Один ученый человек, доктор наук, списавший свою диссертацию у другого доктора, который списал ее у третьего, тот у четвертого, а там концы и вовсе теряются, предложил всех ученых, которые делают полезные для страны открытия – а пуще того, если пытаются довести их до производственного воплощения, – сурово наказывать, а если они печатались в зарубежных журналах и издавали собственные, ни у кого не списанные научные труды, считать их иностранными шпионами.
– А разве бывают шпионы не иностранные? – спросил с места кто-то картонноклювый.
– Бывают, – ответил я. – Если не верите, посмотрите в зеркало. Но вы, – обратился я к доктору, – опять предлагаете действовать против отдельных лиц.
– Да, конечно, – закивал доктор, – для начала следует вызвать возмущение хотя бы среди отдельных.
– А что толку? – возразил я. – Если бы эти отдельные выражали свое возмущение здесь, в России… А то ведь они бегут в Лондон или Париж и оттуда выражаются по Интернету. Нет, это, – говорю, – не дело. Надо вызвать недовольство не отдельных лиц, а всего народа, который весь в Лондон сбежать не может.
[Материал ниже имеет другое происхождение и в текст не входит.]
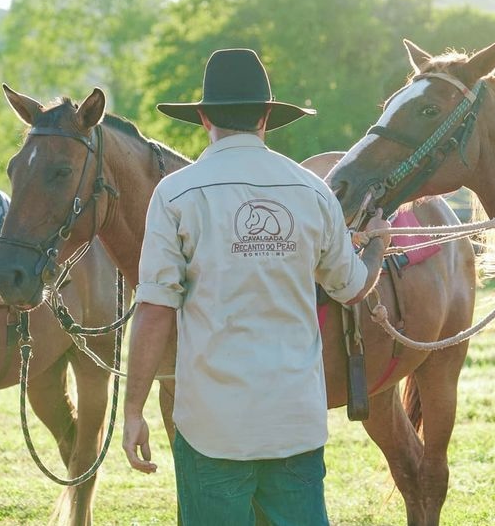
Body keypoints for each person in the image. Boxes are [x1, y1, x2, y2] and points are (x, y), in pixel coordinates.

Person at [122, 48, 391, 526]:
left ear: (203, 118)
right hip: (294, 426)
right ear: (267, 116)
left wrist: (134, 410)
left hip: (212, 429)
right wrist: (376, 248)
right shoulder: (312, 192)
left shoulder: (176, 195)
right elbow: (351, 288)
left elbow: (155, 308)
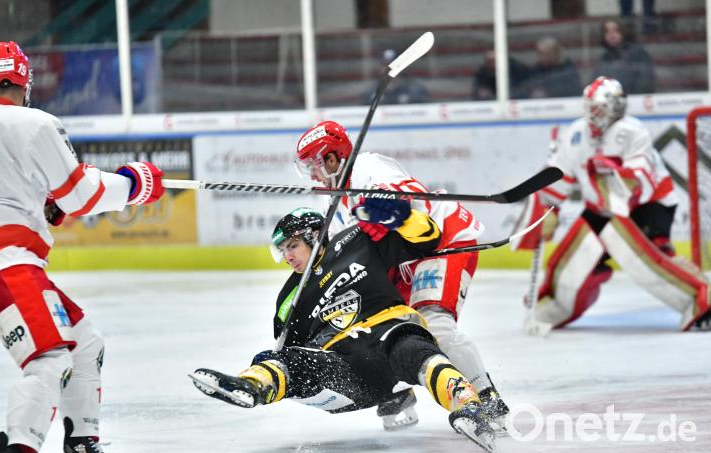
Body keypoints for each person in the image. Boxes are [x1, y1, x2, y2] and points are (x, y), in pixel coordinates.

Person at [0, 41, 165, 453]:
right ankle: (21, 447)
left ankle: (82, 442)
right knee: (49, 359)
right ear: (26, 80)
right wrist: (135, 184)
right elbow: (79, 194)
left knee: (84, 341)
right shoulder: (34, 123)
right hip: (3, 261)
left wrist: (44, 206)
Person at [190, 204, 496, 451]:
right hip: (349, 371)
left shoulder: (357, 241)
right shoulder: (289, 298)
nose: (288, 256)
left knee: (412, 349)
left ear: (315, 235)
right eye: (283, 250)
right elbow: (289, 353)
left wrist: (403, 218)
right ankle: (251, 387)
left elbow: (427, 239)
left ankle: (469, 407)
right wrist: (278, 364)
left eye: (293, 245)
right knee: (288, 361)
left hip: (388, 332)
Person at [292, 120, 508, 431]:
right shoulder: (334, 203)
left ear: (333, 158)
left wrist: (386, 203)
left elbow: (412, 195)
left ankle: (487, 400)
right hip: (404, 260)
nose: (312, 174)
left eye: (315, 164)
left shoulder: (368, 167)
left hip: (442, 243)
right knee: (381, 324)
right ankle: (398, 388)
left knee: (434, 324)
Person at [513, 76, 710, 332]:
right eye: (589, 107)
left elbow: (640, 179)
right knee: (573, 260)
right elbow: (559, 176)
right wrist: (547, 207)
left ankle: (701, 302)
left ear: (615, 107)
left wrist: (614, 172)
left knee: (643, 261)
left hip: (647, 207)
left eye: (599, 108)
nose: (592, 114)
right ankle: (554, 307)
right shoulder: (576, 133)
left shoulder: (632, 131)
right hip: (600, 208)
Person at [593, 18, 656, 94]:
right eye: (607, 32)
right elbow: (596, 83)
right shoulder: (603, 58)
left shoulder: (638, 53)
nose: (611, 34)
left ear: (623, 32)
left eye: (615, 30)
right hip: (612, 102)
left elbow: (646, 80)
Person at [518, 37, 582, 99]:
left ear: (555, 53)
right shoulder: (537, 69)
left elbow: (573, 89)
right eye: (540, 53)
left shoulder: (567, 68)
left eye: (546, 54)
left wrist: (548, 92)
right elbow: (528, 87)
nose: (543, 57)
Плохо, – говорю, – господа, работаете! Плохо, плохо и неэффективно.
– Но мы стараемся!
С места вскочил депутат по фамилии… забыл фамилию… и стал перечислять, как много всего сделано по части раздражения населения, и опять же привел в пример небольшие, но кровавые войны с одной соседней и одной несоседней республиками. Привел секретные сведения о принудительной отправке на войну добровольцев и возвращении их на родину в качестве груза «двести». Была надежда, что хотя бы война вызовет возмущение, но она вызвала только большой патриотический подъем. Что еще?
Депутат Ромашкин доложил вкратце, что во время наводнения в одном южном городе было затоплено большое количество домов вместе с людьми. Выжившие были уверены, что наводнение произошло в результате умышленных действий местного губернатора, приказавшего во время сильного дождя, переполнившего здешнее водохранилище, открыть дамбу и спустить воду на этот маленький город, чтобы спасти большой город. Среди оставшихся в живых были сильные волнения и даже драки в очередях за гуманитарной помощью, но на результатах очередных выборов это никак не отразилось, и они опять подавляющим большинством голосов выбрали того же губернатора и всю его доблестную команду.
– Да что там говорить, – эмоционально воскликнул Ромашкин. – Что мы можем с этим народом делать, если он не реагирует на падение рубля, замораживание пенсий, отмену льгот и даже на уничтожение санкционных продуктов. Вы знаете, – горестно вздохнул он, – вместе с массой простого народа мне пришлось наблюдать за уничтожением швейцарского сыра. Эти люди такого сыра никогда раньше не видели, не пробовали и не знают, как вообще по-настоящему сыр производится, а теперь смотрели, как тонны его в красивых упаковках вываливали из самосвалов и затем давили бульдозерами и засыпали землей…
– И что же? – перебил я выступающего. – Неужели они не возмутились? Не бросились на бульдозеристов? Не попытались спасти ценный продукт от такого кощунственного, циничного уничтожения?